How much lower? The numbers are striking. Companies using these optimized open networks are reporting cost drops between 6x and 60x compared to closed-model pricing. Take the AI customer service platform Decagon. After moving its core inference workloads from proprietary models to an open alternative managed on specialized infrastructure, it slashed its operational costs sixfold.
When you're processing billions of tokens a day, a 6x reduction in your cloud bill is the difference between a profitable product and a venture-backed money pit.
Why Open-Source Model Usage Tripled in Twelve Months
Corporate tech leaders aren't moving to open source just to save a buck. They're doing it because closed systems limit what developers can actually build.
If you want to build a truly proprietary software tool, you need deep access to the underlying engine. You need to fine-tune weights, control data residency, minimize latency, and ensure that a sudden corporate policy change at a vendor won't brick your entire product overnight. Closed models don't let you look under the hood. Open models do.
The market has realized this. Open-source model usage across the enterprise space has tripled over the past twelve months. Together AI's own financial metrics show the scale of this demand, with its annual bookings crossing $1.15 billion last quarter. The platform now handles production-scale inference and training for highly visible AI-native companies like Cursor, Cognition, and Decagon.
The technical playbook has changed. A standard enterprise AI implementation now looks like this:
[Raw Data] ➔ [Fine-Tuning on Open Models] ➔ [Optimized Infrastructure Layer] ➔ [Production App]
By owning the model and hosting it on a dedicated infrastructure layer, engineering teams gain complete control over their software stack. Your data stays in your cloud compliance boundary, meeting strict EU or enterprise residency requirements without sacrificing raw performance.
The Battle for the Inference Layer
The AI investment thesis is changing. The initial wave of venture capital went toward the massive capital expenditures required to train foundation models from scratch. Billions of dollars were poured into data centers just to see if a model could learn.

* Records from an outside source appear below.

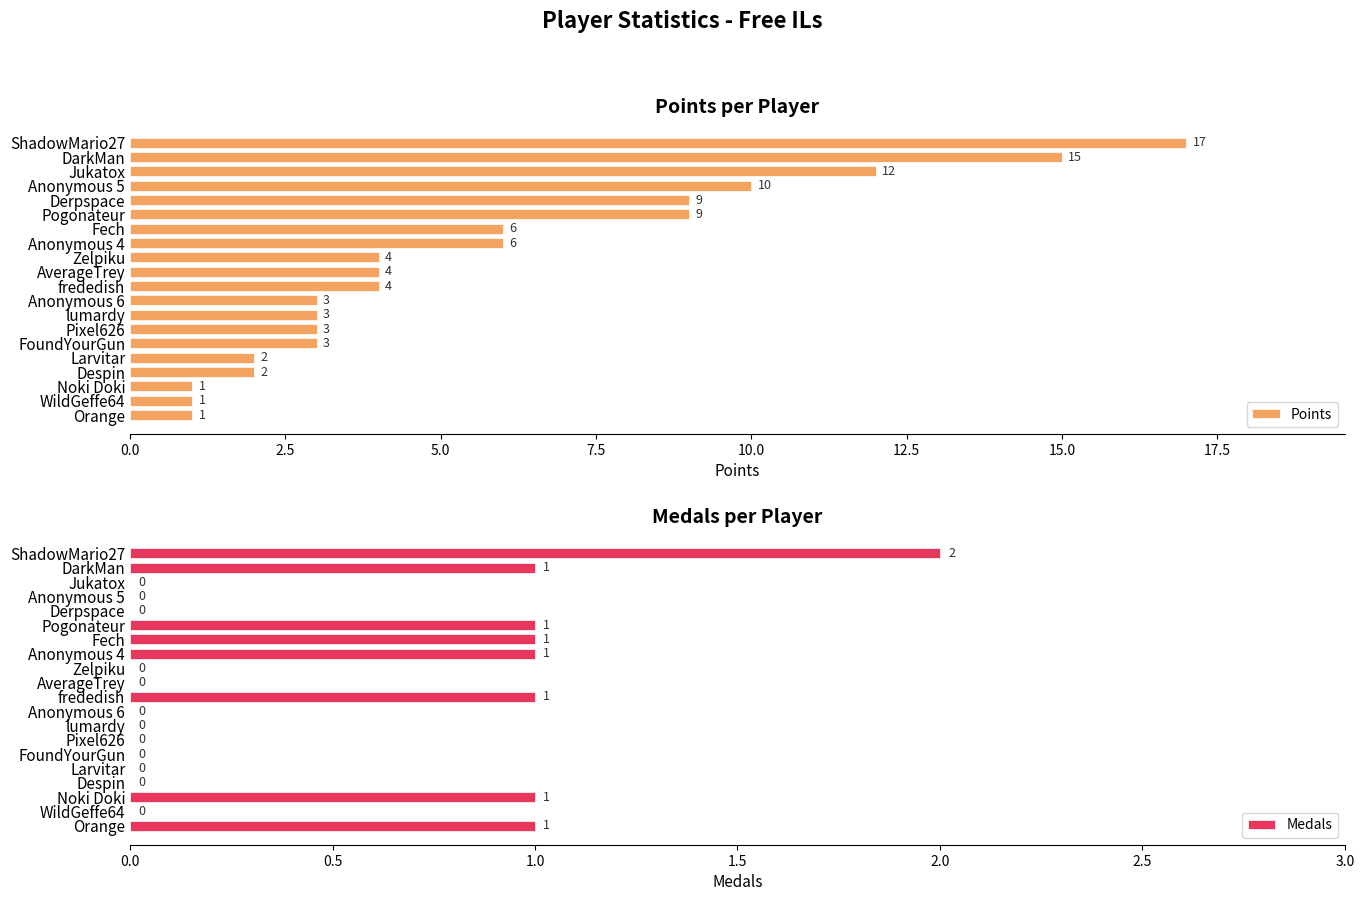

What are all the series names shown in the legend?

Points, Medals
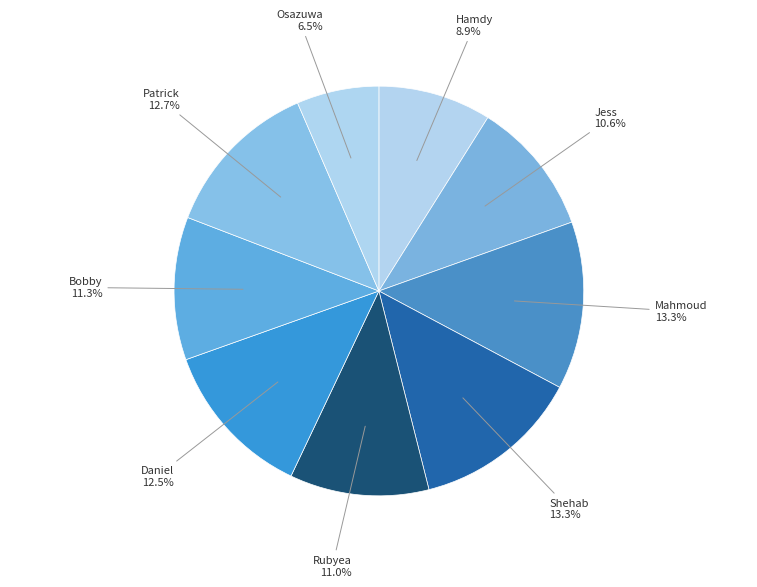

Which has a higher value, Mahmoud or Bobby?

Mahmoud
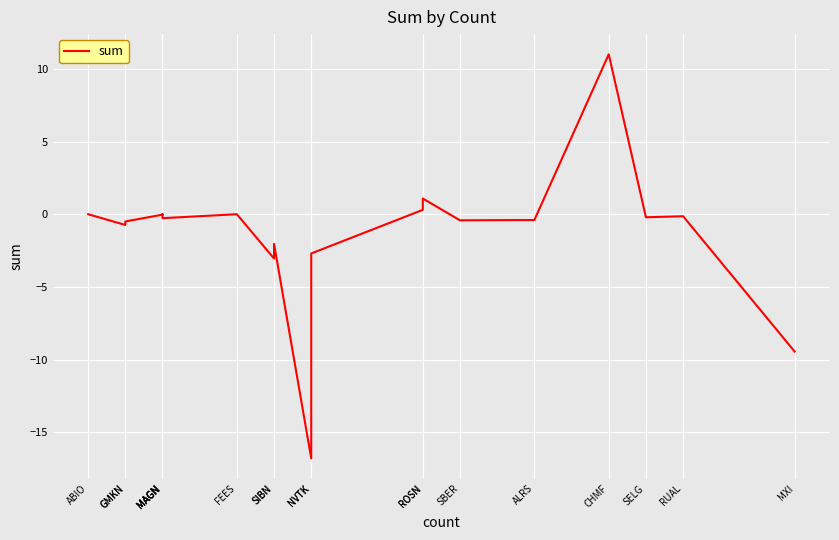

What is the label of the 7th point from the left?

ROSN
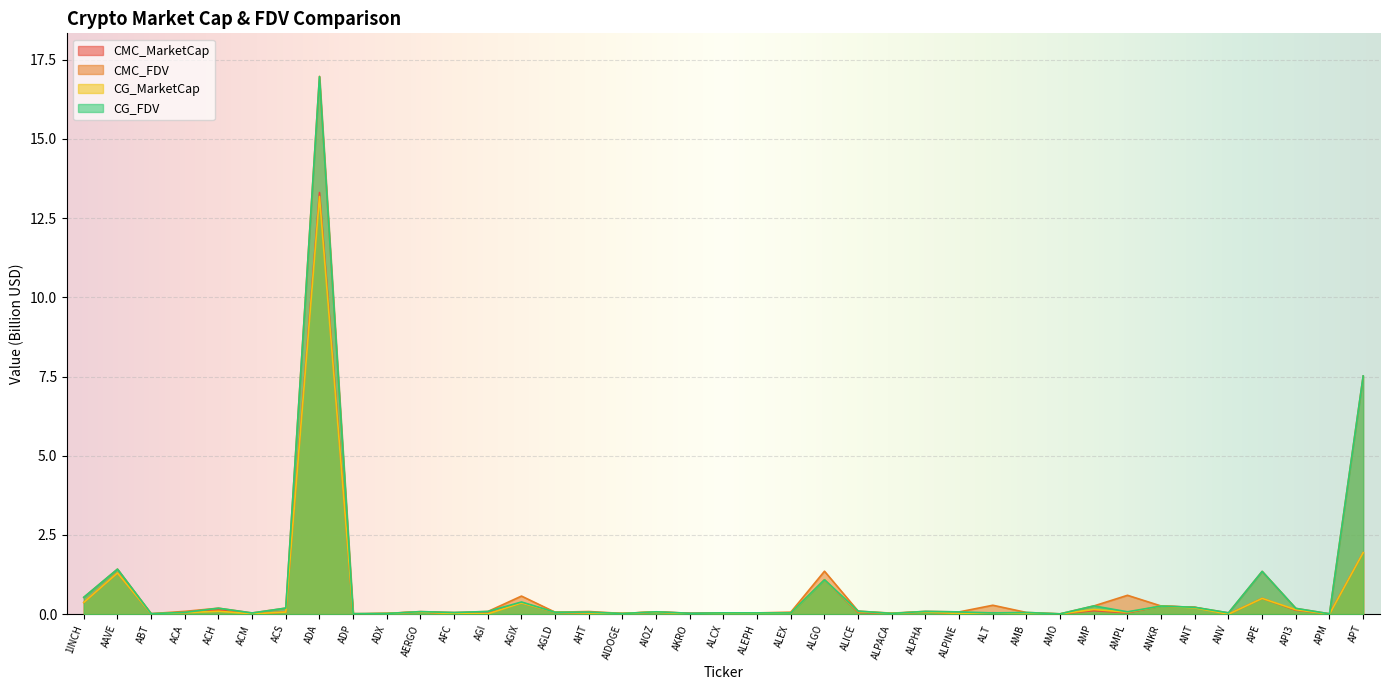

Reading left to right, list all the values displayed in this chart.

CMC_MarketCap: 1INCH=0.4	AAVE=1.3	ABT=0.0	ACA=0.0	ACH=0.1	ACM=0.0	ACS=0.1	ADA=13.3	ADP=0.0	ADX=0.0	AERGO=0.1	AFC=0.0	AGI=0.0	AGIX=0.4	AGLD=0.1	AHT=0.0	AIDOGE=0.0	AIOZ=0.1	AKRO=0.0	ALCX=0.0	ALEPH=0.0	ALEX=0.0	ALGO=1.1	ALICE=0.1	ALPACA=0.0	ALPHA=0.1	ALPINE=0.0	ALT=0.0	AMB=0.0	AMO=0.0	AMP=0.1	AMPL=0.0	ANKR=0.3	ANT=0.2	ANV=0.0	APE=0.5	API3=0.1	APM=0.0	APT=1.9
CMC_FDV: 1INCH=0.5	AAVE=1.4	ABT=0.0	ACA=0.1	ACH=0.2	ACM=0.0	ACS=0.2	ADA=17.0	ADP=0.0	ADX=0.0	AERGO=0.1	AFC=0.1	AGI=0.1	AGIX=0.6	AGLD=0.1	AHT=0.1	AIDOGE=0.0	AIOZ=0.1	AKRO=0.0	ALCX=0.0	ALEPH=0.0	ALEX=0.1	ALGO=1.4	ALICE=0.1	ALPACA=0.0	ALPHA=0.1	ALPINE=0.1	ALT=0.3	AMB=0.1	AMO=0.0	AMP=0.3	AMPL=0.6	ANKR=0.3	ANT=0.2	ANV=0.0	APE=1.4	API3=0.2	APM=0.0	APT=7.5
CG_MarketCap: 1INCH=0.4	AAVE=1.3	ABT=0.0	ACA=0.0	ACH=0.1	ACM=0.0	ACS=0.1	ADA=13.2	ADP=0.0	ADX=0.0	AERGO=0.1	AFC=0.0	AGI=0.0	AGIX=0.4	AGLD=0.1	AHT=0.0	AIDOGE=0.0	AIOZ=0.1	AKRO=0.0	ALCX=0.0	ALEPH=0.0	ALEX=0.0	ALGO=1.1	ALICE=0.1	ALPACA=0.0	ALPHA=0.1	ALPINE=0.0	ALT=0.0	AMB=0.0	AMO=0.0	AMP=0.1	AMPL=0.1	ANKR=0.3	ANT=0.2	ANV=0.0	APE=0.5	API3=0.1	APM=0.0	APT=1.9
CG_FDV: 1INCH=0.5	AAVE=1.4	ABT=0.0	ACA=0.1	ACH=0.2	ACM=0.0	ACS=0.2	ADA=17.0	ADP=0.0	ADX=0.0	AERGO=0.1	AFC=0.1	AGI=0.1	AGIX=0.4	AGLD=0.1	AHT=0.1	AIDOGE=0.0	AIOZ=0.1	AKRO=0.0	ALCX=0.0	ALEPH=0.0	ALEX=0.0	ALGO=1.1	ALICE=0.1	ALPACA=0.0	ALPHA=0.1	ALPINE=0.1	ALT=0.0	AMB=0.1	AMO=0.0	AMP=0.3	AMPL=0.1	ANKR=0.3	ANT=0.2	ANV=0.0	APE=1.4	API3=0.2	APM=0.0	APT=7.5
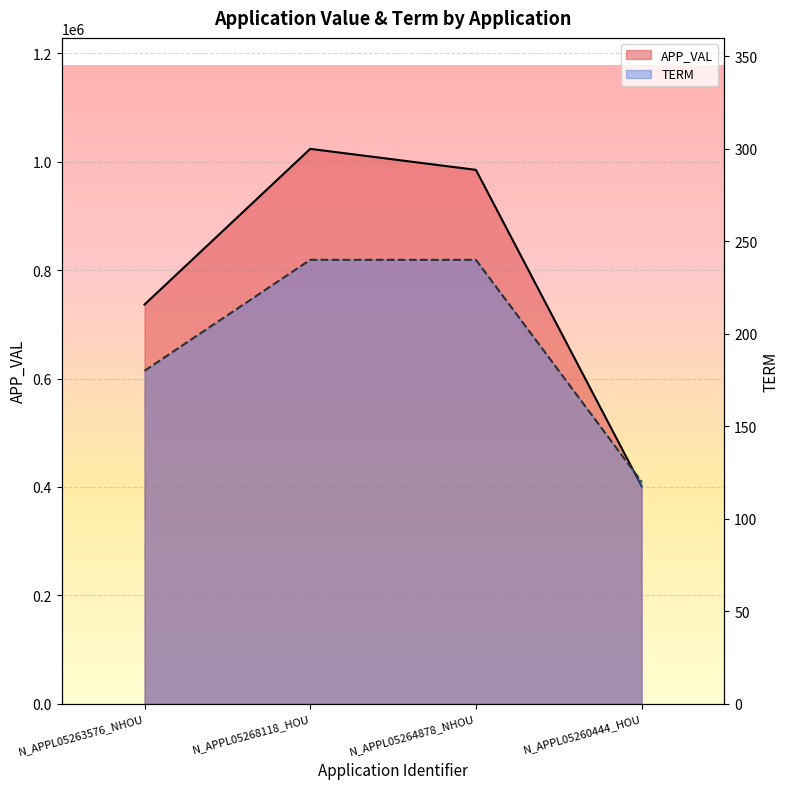

Which series has the largest total across all categories?

APP_VAL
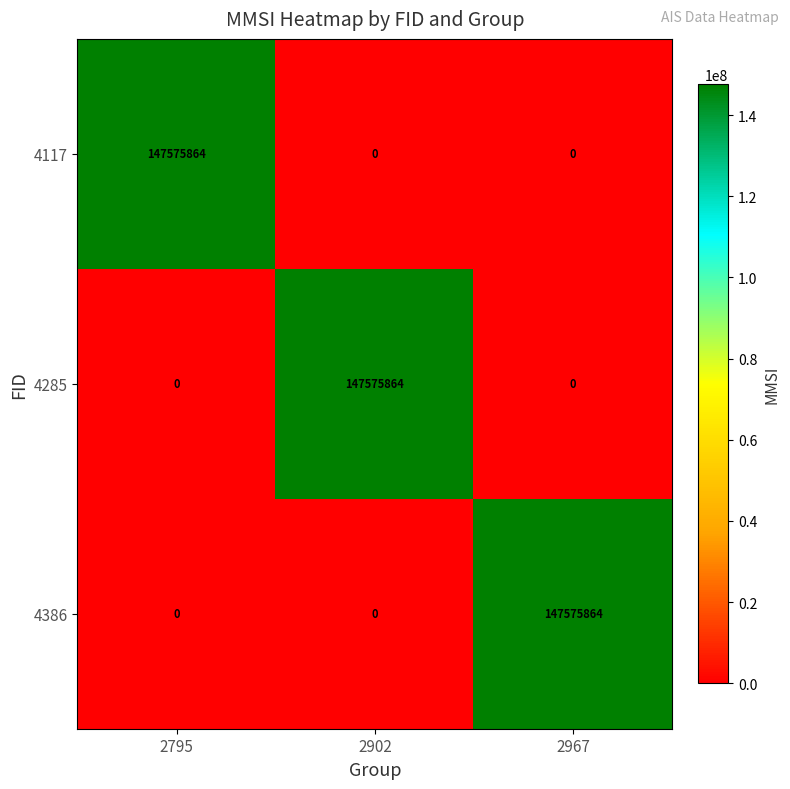

How many series are shown in this chart?

3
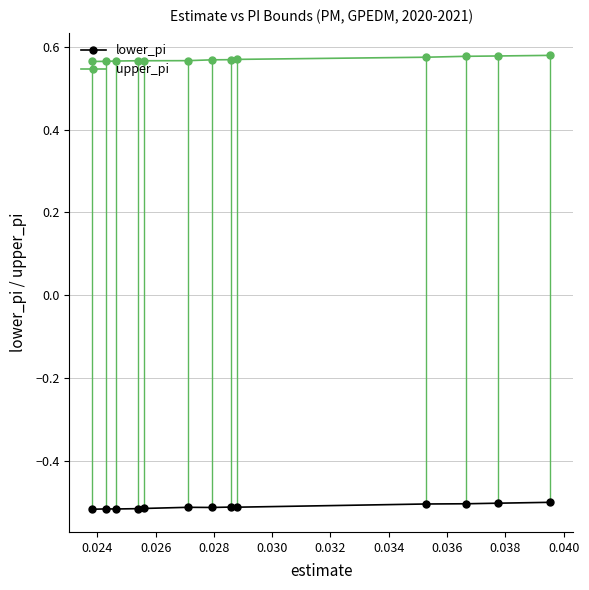

How many upper_pi values are between 0 and 1?

13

Now, the focus has shifted to inference—the actual day-to-day running of those trained models.
Training happens once every few months. Inference happens every single second a user interacts with an app. As agentic AI tools take off, software bots are interacting with other software bots continuously in the background. This requires an astronomical amount of compute capacity. Together AI plans to use its new capital to expand its global infrastructure footprint 50-fold over the next five years.
This isn't just about buying more chips. It's about how efficiently those chips are used. Specialized cloud providers optimize the entire software and hardware stack together, co-locating speech-to-text, large language models, and text-to-speech to cut processing latencies below the 500-millisecond mark. They're also partnering with major open-source research teams to build custom reinforcement learning frameworks, preparing for a future where autonomous agents do the heavy lifting.
What Your Engineering Team Should Do Next
If you're still relying entirely on closed APIs for your core business applications, you're likely overpaying and under-optimizing. You don't need to rip out your entire architecture tomorrow, but you do need an exit strategy.
First, audit your API usage. Identify the workloads that require generic world knowledge versus the tasks that rely heavily on your internal, proprietary data.
Second, run a pilot program. Take a specific, high-volume workflow and test it against a fine-tuned open-source model running on optimized cloud infrastructure. Compare the latency, accuracy, and total cost per thousand tokens.
The era of blind reliance on centralized AI providers is ending. The infrastructure is ready, the open models are highly capable, and the economic benefits are too large to ignore. It's time to take control of your own stack.